Bennie Anderson, Contributing Photographer

A voter registration rally and health summit took place on Sunday afternoon to increase civic engagement in the city ahead of Election Day.

Several volunteers set up tables on the New Haven Green where community members could register to vote, get their flu shot and receive masks and water. The event was co-sponsored by the Arts Council of Greater New Haven, Yale New Haven Hospital and Yale New Haven Emergency Medicine. Attendees visited the tables while a D.J. played music — organizers aimed to foster a welcoming atmosphere. New Haven Democratic Registrar Shannel Evans, who is up for reelection this November, helped organize the event.

“We get the information out now, so hopefully it encourages people for next year to vote for their locals, their [municipalities], not just for federal and our state’s [elections],” Evans told the News. “It’s super important.”

Evans said that while New Haven’s turnout for federal and state elections is consistently high, the city sees low turnout for local elections. In last year’s mayoral election, city voter turnout was only 29 percent.

Despite the current COVID pandemic, Evans said that she anticipates a great turnout for the Nov. 3 presidential election.

Emmanuel “Manny O” Ohuabunwa MED ’17 SOM ’17, another event organizer, spoke to the News about his involvement in the New Haven community over the past nine years as a Yale alum and resident physician in emergency medicine.

Over the years, Ohuabunwa has interacted with New Haven as a medical student, a business student and a resident doctor. He attributed his passion for local affairs and well-being to his parents, who are pastors in Eastern Texas. Ohuabunwa said he grew up in an environment where he was always involved with community events, such as hosting blood pressure and diabetes screenings. 

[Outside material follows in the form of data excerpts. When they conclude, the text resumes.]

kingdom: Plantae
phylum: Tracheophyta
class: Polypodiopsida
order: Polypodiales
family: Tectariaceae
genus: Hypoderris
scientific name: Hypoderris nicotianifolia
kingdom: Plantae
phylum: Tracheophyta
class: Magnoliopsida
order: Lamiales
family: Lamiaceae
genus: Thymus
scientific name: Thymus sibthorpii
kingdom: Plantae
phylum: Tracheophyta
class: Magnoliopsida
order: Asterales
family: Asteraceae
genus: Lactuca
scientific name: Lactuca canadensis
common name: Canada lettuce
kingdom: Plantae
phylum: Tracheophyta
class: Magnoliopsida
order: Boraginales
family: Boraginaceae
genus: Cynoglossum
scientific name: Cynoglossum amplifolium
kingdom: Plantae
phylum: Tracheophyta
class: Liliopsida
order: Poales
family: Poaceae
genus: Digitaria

“One of these things I noticed especially this year in terms of the difficulties that have been going on with the community and racial stuff, my desire was how can we as physicians use our platform to be able to make a difference in the lives of people while increasing civic engagement,” Ohuabunwa said. “And so this was important for us to be able to do. I talked to the president of Yale New Haven Health who was very supportive of this [event].”

Ohuabunwa said the organizers’ main consideration for the event was how “we can have a good time but in a very safe way.” The event also provided resources to help individuals get screened for HIV, obtain information related to substance abuse and learn to administer naloxone, a drug to treat narcotic overdoses. 

Attendee Addie Aimbrough told the News there was a “pretty decent turnout” for the event.

Approximately 40,473 people in New Haven voted in the 2016 presidential election.